PPS members are allocated a record R3 billion in profits
PPS Group also announces total assets reach R21.7 billion
PPS, the financial services company focused exclusively on graduate professionals, has announced it allocated R3.0 billion in profits to its members* in respect of the 2012 financial year, in addition to benefit payments of a further R1.5 billion.
The company is the largest financial services company in South Africa that operates under the ethos of mutuality – meaning that it is a business that is ‘owned’ by its members and therefore returns all profits to them rather than shareholders.
Mike Jackson, CEO of PPS, says members have benefited hugely from their ability to share in the profits of the company in recent years. “Over the last 5 and 10 years, PPS has allocated more than R8.9 billion and R15.9 billion, respectively, to its members*, making it by far the largest and most successful mutual company in South Africa.”
He notes that the global mutual industry has performed well internationally. According to latest statistics published by the International Cooperative and Mutual Insurance Federation (ICMIF) for the period between 2007 and 2011, premium income for the world’s mutual and cooperative insurers grew by 25.4%, compared to just 12% for the insurance market as a whole.

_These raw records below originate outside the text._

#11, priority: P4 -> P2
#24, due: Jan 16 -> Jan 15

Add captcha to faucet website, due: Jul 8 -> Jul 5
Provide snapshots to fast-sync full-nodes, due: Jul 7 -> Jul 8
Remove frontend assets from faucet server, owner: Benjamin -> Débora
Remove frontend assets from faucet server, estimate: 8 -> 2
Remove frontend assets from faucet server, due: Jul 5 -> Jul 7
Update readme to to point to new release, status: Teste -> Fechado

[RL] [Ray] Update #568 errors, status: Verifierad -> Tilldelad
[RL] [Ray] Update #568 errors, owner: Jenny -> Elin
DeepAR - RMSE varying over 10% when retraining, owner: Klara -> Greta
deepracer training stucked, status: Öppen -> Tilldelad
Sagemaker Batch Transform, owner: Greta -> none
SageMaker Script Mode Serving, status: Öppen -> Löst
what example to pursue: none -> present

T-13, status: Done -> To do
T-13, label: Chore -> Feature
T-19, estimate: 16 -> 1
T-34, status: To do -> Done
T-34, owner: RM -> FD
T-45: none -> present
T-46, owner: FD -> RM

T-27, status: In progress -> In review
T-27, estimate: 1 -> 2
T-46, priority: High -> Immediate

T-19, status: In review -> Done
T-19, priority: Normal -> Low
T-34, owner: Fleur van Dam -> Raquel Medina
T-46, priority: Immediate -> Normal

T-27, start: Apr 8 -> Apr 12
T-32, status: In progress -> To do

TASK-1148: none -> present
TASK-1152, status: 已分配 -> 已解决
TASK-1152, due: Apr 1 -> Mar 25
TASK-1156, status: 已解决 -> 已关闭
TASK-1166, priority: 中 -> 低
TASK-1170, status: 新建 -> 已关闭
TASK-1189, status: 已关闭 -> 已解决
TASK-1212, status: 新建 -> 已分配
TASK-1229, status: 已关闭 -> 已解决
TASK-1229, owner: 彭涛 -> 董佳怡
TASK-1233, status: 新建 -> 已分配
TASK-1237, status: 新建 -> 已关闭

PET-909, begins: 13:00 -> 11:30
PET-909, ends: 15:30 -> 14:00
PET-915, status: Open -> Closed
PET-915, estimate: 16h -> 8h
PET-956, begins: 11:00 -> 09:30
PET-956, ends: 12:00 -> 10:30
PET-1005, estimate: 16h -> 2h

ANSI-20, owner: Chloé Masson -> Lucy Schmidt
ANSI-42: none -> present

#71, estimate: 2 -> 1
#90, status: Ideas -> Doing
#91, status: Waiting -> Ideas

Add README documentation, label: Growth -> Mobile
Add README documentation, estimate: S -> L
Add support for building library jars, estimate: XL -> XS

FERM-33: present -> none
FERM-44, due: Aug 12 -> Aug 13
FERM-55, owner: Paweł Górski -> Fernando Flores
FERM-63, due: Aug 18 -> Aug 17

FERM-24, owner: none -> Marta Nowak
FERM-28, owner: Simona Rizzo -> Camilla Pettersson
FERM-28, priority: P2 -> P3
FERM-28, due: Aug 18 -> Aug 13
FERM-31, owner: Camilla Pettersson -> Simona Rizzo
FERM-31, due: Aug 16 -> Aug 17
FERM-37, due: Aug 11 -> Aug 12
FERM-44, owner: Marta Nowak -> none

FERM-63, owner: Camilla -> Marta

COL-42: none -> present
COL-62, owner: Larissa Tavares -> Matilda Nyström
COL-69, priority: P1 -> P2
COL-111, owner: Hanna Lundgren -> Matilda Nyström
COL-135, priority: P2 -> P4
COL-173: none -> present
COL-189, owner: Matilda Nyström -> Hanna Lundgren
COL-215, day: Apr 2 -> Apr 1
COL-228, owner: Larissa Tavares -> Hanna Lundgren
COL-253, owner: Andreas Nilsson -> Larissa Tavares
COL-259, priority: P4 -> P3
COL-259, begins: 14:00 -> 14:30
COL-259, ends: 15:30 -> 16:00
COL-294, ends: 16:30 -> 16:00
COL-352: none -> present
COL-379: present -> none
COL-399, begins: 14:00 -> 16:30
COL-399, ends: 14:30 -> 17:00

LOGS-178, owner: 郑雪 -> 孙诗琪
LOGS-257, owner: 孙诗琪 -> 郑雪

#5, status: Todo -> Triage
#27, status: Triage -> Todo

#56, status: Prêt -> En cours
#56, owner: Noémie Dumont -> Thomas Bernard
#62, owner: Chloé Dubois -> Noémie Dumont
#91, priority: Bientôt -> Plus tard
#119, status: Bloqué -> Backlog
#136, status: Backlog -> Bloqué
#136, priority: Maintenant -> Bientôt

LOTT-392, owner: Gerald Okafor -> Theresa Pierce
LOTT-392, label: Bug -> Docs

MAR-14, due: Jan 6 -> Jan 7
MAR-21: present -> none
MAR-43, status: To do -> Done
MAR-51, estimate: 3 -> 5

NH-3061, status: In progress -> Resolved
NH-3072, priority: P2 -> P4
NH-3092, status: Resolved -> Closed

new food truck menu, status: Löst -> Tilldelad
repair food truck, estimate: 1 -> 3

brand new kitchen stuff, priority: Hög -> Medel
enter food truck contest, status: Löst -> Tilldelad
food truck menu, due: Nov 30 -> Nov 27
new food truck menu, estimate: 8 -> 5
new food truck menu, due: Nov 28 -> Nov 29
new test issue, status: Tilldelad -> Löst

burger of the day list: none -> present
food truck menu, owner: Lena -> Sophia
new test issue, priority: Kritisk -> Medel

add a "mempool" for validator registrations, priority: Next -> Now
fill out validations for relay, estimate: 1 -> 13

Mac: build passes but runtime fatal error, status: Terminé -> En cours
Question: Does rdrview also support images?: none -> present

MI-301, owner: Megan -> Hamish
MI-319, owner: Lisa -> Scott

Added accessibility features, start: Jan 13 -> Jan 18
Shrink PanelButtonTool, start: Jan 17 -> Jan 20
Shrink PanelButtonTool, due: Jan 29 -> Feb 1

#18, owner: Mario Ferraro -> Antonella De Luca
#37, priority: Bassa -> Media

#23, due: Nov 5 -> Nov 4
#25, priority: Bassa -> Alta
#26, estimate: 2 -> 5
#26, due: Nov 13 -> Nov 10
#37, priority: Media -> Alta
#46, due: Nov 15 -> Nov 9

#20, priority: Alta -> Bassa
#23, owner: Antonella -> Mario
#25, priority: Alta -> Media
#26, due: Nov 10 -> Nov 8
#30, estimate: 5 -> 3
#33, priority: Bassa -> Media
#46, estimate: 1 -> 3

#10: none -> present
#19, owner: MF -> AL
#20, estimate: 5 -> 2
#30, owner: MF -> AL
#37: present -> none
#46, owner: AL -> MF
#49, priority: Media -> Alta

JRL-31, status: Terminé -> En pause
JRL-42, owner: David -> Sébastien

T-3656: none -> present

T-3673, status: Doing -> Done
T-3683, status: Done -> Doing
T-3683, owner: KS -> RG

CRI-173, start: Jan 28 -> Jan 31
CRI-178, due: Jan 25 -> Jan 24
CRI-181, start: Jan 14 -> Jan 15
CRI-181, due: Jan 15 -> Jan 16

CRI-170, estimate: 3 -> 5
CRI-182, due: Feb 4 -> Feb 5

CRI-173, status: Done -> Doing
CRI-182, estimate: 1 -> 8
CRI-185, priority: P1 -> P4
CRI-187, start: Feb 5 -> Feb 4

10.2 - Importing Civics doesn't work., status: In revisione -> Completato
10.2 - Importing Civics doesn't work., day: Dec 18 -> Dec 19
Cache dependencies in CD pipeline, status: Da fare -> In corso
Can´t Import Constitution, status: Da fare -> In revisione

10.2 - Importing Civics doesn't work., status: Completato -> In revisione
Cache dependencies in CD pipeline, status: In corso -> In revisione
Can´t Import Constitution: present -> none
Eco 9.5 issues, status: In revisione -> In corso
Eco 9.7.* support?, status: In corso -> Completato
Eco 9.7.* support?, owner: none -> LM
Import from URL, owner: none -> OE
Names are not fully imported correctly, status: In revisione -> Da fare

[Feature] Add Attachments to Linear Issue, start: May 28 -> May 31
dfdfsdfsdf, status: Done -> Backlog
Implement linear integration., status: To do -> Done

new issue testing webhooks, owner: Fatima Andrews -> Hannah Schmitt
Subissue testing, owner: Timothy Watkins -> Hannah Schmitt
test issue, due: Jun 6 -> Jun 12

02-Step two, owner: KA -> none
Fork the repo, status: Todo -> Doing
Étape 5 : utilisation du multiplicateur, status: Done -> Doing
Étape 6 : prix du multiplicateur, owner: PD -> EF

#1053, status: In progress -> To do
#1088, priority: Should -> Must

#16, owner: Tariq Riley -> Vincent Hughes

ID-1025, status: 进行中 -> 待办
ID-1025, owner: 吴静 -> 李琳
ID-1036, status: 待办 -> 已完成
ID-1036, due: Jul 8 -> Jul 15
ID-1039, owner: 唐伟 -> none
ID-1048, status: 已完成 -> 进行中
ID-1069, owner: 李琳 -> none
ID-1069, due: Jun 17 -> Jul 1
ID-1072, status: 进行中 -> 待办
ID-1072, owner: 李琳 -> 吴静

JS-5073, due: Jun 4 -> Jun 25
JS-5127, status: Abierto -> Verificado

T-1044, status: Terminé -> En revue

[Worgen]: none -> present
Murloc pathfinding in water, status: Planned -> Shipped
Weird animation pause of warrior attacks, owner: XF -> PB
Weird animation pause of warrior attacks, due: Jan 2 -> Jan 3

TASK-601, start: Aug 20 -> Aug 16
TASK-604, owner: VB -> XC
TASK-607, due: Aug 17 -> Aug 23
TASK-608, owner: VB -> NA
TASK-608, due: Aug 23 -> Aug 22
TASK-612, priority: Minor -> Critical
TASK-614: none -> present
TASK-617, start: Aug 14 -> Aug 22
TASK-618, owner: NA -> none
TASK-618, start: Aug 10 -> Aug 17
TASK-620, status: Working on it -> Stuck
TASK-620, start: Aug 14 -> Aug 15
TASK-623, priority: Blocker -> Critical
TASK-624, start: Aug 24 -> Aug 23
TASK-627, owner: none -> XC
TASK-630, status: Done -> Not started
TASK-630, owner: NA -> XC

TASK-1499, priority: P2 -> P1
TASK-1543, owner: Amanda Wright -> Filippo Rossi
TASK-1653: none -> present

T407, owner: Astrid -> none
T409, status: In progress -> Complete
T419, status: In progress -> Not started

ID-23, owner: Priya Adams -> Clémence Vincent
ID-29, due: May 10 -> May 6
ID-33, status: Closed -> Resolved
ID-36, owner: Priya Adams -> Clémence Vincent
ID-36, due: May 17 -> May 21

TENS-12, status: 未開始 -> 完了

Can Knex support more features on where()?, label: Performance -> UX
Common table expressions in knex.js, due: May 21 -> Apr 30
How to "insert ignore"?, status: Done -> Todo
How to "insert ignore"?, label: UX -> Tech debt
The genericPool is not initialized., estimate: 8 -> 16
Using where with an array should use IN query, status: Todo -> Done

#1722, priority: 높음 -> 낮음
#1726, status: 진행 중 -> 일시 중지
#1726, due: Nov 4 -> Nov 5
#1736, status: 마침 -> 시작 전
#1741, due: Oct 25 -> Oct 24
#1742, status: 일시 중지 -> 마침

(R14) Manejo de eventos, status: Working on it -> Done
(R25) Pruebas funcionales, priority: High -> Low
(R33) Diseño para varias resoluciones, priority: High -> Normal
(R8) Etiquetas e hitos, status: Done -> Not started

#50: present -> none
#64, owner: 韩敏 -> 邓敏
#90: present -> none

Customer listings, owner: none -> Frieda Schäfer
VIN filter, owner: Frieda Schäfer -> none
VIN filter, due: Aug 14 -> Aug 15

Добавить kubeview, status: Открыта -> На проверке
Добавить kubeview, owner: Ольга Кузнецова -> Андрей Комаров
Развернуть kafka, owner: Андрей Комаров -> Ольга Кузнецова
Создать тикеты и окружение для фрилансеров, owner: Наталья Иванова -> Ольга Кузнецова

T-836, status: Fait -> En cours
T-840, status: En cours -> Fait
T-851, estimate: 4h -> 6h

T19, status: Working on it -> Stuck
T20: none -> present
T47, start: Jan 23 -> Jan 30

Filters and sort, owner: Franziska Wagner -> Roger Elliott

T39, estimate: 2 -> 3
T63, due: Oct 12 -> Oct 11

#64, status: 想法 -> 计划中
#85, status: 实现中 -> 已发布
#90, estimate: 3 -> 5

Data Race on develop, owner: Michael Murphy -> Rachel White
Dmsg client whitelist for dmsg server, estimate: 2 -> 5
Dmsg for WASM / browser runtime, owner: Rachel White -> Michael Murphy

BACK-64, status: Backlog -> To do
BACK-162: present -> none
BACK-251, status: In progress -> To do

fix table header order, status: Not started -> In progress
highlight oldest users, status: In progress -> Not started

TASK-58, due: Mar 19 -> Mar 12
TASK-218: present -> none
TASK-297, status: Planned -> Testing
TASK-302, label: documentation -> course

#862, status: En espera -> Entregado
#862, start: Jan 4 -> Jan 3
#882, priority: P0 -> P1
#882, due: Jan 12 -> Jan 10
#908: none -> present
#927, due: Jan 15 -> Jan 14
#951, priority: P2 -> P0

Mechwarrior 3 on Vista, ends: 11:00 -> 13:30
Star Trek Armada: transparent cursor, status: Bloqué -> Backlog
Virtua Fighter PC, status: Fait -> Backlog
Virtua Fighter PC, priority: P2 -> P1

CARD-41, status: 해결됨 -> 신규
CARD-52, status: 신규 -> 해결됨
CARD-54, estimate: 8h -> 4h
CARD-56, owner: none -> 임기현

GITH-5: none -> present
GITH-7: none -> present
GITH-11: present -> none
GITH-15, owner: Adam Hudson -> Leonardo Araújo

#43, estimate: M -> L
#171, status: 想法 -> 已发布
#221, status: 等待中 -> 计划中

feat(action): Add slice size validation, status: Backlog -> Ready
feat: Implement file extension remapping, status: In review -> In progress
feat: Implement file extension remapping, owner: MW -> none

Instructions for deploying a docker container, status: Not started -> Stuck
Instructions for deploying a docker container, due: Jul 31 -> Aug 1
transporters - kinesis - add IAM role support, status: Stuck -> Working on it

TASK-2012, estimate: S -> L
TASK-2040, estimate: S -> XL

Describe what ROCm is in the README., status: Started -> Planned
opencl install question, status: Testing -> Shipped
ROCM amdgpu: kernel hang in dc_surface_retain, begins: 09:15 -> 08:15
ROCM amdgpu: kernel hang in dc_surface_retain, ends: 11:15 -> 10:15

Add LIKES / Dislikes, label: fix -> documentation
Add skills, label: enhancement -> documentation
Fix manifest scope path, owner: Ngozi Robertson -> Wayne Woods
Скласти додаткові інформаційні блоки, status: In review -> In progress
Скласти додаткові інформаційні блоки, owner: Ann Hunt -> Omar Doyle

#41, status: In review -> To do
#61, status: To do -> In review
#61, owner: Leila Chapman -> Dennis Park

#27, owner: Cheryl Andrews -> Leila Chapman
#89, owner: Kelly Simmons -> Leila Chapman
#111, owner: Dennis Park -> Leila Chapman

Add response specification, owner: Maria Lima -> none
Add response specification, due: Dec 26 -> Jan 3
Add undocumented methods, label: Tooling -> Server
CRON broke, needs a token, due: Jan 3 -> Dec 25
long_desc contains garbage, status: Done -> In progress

Jackson says PPS has taken the decision to rename members' Surplus Rebate Accounts (SRA), to PPS Profit-Share Account. This is the vehicle that accumulates their profit allocations. “Our members have a unique value proposition by belonging to PPS, as they receive all the profits of the company. Upon retirement they qualify for a lump sum pay-out of all the accumulated profits. As a result, we are renaming the SRA to the PPS Profit-Share Account in order to better explain to members the benefit of being a member of PPS.”
He says members also now stand to benefit even further, as the company has broadened the basis on which members share in the profits of the company. “Previously, members’ share of the profits was based on the level of Sickness and Permanent Incapacity Benefit (SPPI) cover they took out. From the 2012 financial year, members share in the profits of the company based on the level of SPPI cover they have, as well as the premiums paid on qualifying products they have taken out,” says Jackson.
Jackson says that in addition total gross benefits paid to members, including life, dread disease and disability claims, increased by 19% on the previous year to R1.5 billion.
“We are extremely pleased with the performance of PPS during the last year. These results demonstrate the strength of members belonging to a mutual financial services company. As the PPS business continues to grow, our members* benefit by receiving all of the profits of the company.”